══ PAGE EXTRACT

Book Review: The Slow Regard of Silent Things

I won’t even try to deny it – I bought this book for the title. Go ahead, take a second, and read it again. Doesn’t it just make you shiver, wonder? This review may, at times, feel like I am being very down on this text. Nothing could be further from the truth. I enjoyed it thoroughly and devoured it in about two days. In the spinning, varied universe of art, some works defy classification. The Slow Regard of Silent things. Is one of them. When I say that it lacks a certain thing or that it is filled with another, those are not value statements or judgments. These things simply are.

I review what I read and I read a variety of genres. As always, if you have a book you are interested in seeing reviewed in this space, feel free to contact me.

The Basics: 

Title: The Slow Regard of Silent Things
Author: Patrick Rothfuss
Genre: Fantasy. Poetry. Art.

════
══ DATASET CONTENT

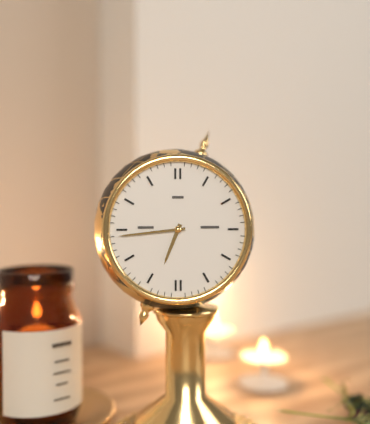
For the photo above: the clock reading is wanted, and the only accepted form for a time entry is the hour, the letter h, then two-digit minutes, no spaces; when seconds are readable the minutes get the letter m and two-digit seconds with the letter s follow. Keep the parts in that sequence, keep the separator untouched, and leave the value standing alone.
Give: 6h44
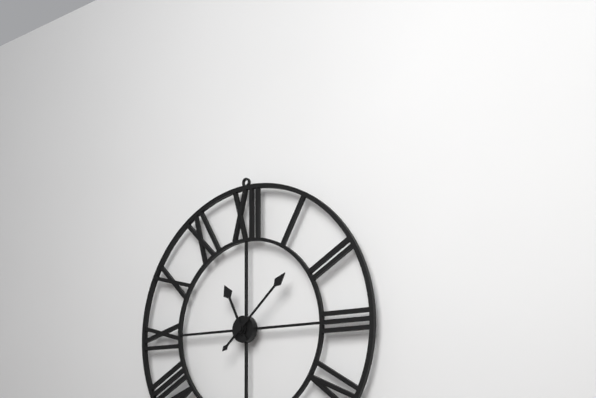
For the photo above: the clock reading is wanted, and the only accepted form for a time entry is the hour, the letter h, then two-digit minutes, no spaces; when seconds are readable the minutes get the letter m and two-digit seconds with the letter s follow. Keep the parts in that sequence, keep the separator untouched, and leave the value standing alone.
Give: 11h08
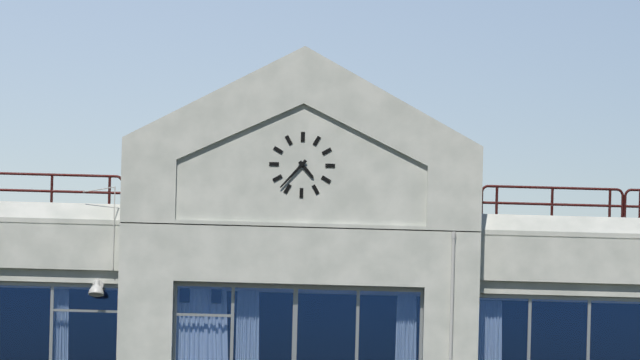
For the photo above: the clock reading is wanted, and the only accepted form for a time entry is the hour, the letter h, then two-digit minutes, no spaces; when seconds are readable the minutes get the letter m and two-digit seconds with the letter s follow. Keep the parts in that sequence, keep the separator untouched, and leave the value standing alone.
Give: 4h37
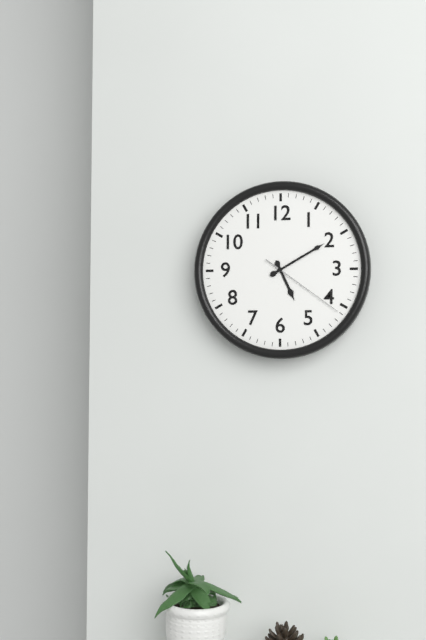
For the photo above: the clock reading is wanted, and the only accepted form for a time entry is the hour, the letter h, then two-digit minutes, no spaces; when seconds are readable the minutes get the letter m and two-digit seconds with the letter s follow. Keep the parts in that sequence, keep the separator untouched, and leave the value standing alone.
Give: 5h10m21s
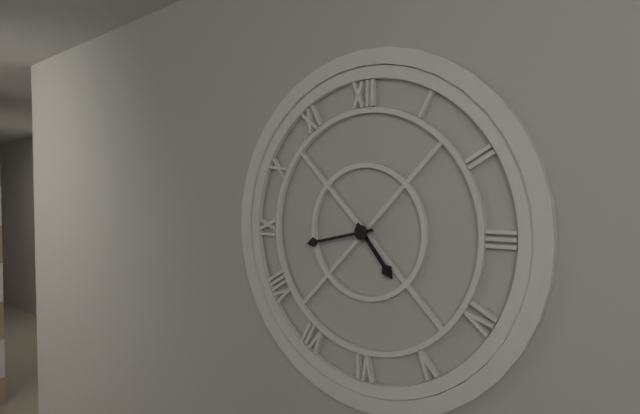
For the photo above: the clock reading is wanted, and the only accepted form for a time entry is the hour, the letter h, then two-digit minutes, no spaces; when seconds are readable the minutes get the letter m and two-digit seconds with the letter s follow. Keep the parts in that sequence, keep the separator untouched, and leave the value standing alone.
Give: 4h43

════

EXERCISE -
Pick up the review of The Slow Regard of Silent Things after its final line and continue writing it. The items have no connection to the review.

SOLVED PROBLEM -
Publisher: Daw Books Inc, 2014

Spoiler-Free Summary: 

A strange young woman lives in the sewers and collapsed ruins beneath a city. The reader follows a week of her life as she prepares for the arrival of a mysterious He. She braves great dangers to explore and order her world, always on the lookout for the perfect gift to welcome her coming friend. Who is the girl? Who is the visitor? What is the nature of this strange subterranean kingdom? What lies beneath the iron door? These mysteries unfold slowly, almost gently. 

I understand from the author’s forward and Amazon reviews that this book is a spin-off deep-dive into a character from the Kingkiller Chronicles series. They advocated that I read the source material first. I did not take their advice. While I have no doubt that this step would have helped me understand the basic action more clearly, I found that it was not necessary to enjoy the book for what it is. 

Why this book might be for you:

The Slow Regard of Silent Things is highly poetic prose. There is little plot, and only one character. Nothing occurs that you would really call action, and the mysteries are light. What this book is, however, is a masterwork of the english language. If you allow yourself to steep in the unique turns of phrase, the powerful images, the poetic rhythm of it all, and just enjoy your feelings, you will love this book.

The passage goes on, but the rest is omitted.